___ TEXTE FOURNI

A quelles situations particulièrement importantes le critère pronostic ne répond-t-il pas ?

L’objectif du projet de loi devrait être de répondre aux patients en souffrance qui ne rencontrent pas de solution à leur détresse parmi les dispositions législatives actuelles, notamment ceux qui vont en Belgique et en Suisse pour mettre définitivement fin à leurs souffrances.

Or, presque toutes les personnes qui ont bénéficié d’euthanasie en Belgique et de suicide assisté en Suisse n’auraient pas rempli la condition de pronostic vital engagé à court ou moyen terme, tels les cas tragiques et très médiatisés d’Anne Bert, Pr Claude Got et Paulette Guinchard. A noter que celle-ci avait pris position contre l’aide à mourir quand elle était secrétaire d’État aux personnes âgées, puis une maladie dégénérative rare et incurable s’est déclarée et a déclenché des souffrances qu’elle ne pouvait pas supporter. Pour s’en délivrer, elle a choisi le suicide assisté en Suisse et a chargé son mari de défendre l’aide à mourir en France.

______

Recopiez en entier le texte sur le critère de pronostic vital et l'aide à mourir, sans y apporter la moindre modification.

___ DONNÉES EXTRAITES

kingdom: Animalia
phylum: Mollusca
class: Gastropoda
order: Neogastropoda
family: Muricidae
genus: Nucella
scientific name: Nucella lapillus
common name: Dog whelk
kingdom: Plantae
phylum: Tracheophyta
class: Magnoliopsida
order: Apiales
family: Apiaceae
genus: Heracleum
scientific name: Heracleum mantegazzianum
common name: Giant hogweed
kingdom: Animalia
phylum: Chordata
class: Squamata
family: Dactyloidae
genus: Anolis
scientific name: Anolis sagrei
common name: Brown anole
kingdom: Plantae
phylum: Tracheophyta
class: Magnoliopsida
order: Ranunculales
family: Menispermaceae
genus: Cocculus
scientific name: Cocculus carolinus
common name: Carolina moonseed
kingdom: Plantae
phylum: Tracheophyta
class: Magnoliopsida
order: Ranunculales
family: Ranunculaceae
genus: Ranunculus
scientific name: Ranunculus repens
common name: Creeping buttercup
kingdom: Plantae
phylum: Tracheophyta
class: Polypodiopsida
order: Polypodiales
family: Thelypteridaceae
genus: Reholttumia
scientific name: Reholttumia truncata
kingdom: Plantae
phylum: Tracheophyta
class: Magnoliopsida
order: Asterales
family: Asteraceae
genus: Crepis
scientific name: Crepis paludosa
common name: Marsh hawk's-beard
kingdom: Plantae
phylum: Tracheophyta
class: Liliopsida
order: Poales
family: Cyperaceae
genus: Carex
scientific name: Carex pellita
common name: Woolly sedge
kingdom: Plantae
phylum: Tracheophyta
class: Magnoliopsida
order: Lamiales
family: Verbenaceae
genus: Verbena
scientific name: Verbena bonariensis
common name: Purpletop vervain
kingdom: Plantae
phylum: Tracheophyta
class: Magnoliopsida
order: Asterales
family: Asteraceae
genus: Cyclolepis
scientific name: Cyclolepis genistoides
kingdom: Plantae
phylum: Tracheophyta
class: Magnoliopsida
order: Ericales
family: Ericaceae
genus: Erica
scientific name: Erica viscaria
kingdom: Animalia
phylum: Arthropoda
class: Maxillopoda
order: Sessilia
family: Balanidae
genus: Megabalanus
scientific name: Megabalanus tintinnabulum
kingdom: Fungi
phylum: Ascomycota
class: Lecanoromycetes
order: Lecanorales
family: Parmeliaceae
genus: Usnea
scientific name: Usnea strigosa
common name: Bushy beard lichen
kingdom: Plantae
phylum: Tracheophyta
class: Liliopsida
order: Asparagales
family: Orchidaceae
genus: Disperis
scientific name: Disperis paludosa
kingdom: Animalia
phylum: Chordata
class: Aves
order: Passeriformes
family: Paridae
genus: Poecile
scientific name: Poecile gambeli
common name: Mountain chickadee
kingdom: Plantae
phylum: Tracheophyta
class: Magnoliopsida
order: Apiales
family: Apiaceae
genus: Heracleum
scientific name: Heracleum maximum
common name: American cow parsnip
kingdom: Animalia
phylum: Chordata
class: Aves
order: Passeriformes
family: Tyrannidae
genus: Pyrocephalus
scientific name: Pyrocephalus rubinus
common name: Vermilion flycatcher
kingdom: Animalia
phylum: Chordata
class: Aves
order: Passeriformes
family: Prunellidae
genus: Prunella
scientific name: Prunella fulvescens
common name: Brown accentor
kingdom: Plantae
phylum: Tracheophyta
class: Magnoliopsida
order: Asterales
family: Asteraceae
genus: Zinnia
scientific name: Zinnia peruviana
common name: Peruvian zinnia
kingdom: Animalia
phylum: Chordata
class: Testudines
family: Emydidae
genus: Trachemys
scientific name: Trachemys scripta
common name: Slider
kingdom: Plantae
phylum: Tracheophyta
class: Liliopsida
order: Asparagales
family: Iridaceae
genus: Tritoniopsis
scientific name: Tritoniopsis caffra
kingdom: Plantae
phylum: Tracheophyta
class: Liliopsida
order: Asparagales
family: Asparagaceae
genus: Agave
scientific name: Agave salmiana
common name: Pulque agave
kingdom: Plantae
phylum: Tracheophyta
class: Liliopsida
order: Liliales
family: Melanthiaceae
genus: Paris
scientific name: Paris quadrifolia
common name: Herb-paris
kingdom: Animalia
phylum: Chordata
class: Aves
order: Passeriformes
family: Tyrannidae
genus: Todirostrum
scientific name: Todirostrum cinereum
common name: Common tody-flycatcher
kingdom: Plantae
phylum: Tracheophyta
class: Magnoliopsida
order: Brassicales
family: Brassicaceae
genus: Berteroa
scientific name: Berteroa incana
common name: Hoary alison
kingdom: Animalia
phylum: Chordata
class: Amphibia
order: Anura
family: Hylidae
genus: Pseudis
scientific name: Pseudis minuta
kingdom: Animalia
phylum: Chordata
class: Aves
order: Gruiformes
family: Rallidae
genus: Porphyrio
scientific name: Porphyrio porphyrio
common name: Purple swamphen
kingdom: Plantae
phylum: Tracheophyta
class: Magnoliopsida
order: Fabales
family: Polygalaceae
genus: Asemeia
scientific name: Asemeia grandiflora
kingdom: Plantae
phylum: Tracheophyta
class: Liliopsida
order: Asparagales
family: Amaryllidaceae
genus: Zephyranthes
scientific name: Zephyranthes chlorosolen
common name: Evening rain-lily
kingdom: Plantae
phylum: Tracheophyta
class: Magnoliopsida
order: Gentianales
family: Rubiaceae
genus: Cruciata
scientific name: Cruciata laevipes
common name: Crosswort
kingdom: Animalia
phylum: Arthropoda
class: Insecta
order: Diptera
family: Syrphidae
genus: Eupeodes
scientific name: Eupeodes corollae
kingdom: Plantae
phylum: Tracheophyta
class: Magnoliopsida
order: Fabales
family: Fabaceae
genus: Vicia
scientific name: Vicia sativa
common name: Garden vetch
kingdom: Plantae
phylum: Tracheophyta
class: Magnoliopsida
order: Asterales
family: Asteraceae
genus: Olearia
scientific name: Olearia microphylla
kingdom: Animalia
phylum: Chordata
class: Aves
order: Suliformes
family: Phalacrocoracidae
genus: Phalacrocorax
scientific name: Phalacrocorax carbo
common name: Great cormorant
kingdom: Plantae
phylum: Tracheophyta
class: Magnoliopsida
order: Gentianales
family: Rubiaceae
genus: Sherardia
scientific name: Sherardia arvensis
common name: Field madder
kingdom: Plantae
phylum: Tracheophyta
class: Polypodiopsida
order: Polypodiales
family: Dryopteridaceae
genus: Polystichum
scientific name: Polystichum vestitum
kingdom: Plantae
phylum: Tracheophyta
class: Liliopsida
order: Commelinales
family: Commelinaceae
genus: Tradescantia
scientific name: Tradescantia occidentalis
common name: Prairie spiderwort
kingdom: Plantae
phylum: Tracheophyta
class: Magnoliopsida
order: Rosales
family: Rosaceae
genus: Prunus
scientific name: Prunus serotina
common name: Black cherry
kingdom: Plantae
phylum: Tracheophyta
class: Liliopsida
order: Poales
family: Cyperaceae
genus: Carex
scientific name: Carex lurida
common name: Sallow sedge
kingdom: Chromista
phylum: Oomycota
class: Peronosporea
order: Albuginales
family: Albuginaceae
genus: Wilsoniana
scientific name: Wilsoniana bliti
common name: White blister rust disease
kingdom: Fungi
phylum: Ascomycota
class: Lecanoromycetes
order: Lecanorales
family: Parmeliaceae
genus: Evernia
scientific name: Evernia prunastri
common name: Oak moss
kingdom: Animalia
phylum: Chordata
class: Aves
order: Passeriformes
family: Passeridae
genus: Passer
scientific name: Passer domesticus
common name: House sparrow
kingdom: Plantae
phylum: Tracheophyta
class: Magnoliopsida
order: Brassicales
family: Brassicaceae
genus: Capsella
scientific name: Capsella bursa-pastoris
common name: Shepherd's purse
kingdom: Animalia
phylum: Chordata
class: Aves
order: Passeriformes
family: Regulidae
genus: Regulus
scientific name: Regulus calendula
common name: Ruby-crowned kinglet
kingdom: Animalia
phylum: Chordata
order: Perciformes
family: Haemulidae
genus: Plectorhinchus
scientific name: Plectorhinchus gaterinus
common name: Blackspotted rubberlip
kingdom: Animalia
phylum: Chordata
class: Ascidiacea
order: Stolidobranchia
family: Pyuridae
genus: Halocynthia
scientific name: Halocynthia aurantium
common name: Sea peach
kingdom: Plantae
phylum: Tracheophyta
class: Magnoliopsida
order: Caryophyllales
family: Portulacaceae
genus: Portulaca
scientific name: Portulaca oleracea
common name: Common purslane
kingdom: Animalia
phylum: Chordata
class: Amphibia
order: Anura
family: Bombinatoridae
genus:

______

**RÉPONSE RÉDIGÉE:**
A quelles situations particulièrement importantes le critère pronostic ne répond-t-il pas ?

L’objectif du projet de loi devrait être de répondre aux patients en souffrance qui ne rencontrent pas de solution à leur détresse parmi les dispositions législatives actuelles, notamment ceux qui vont en Belgique et en Suisse pour mettre définitivement fin à leurs souffrances.

Or, presque toutes les personnes qui ont bénéficié d’euthanasie en Belgique et de suicide assisté en Suisse n’auraient pas rempli la condition de pronostic vital engagé à court ou moyen terme, tels les cas tragiques et très médiatisés d’Anne Bert, Pr Claude Got et Paulette Guinchard. A noter que celle-ci avait pris position contre l’aide à mourir quand elle était secrétaire d’État aux personnes âgées, puis une maladie dégénérative rare et incurable s’est déclarée et a déclenché des souffrances qu’elle ne pouvait pas supporter. Pour s’en délivrer, elle a choisi le suicide assisté en Suisse et a chargé son mari de défendre l’aide à mourir en France.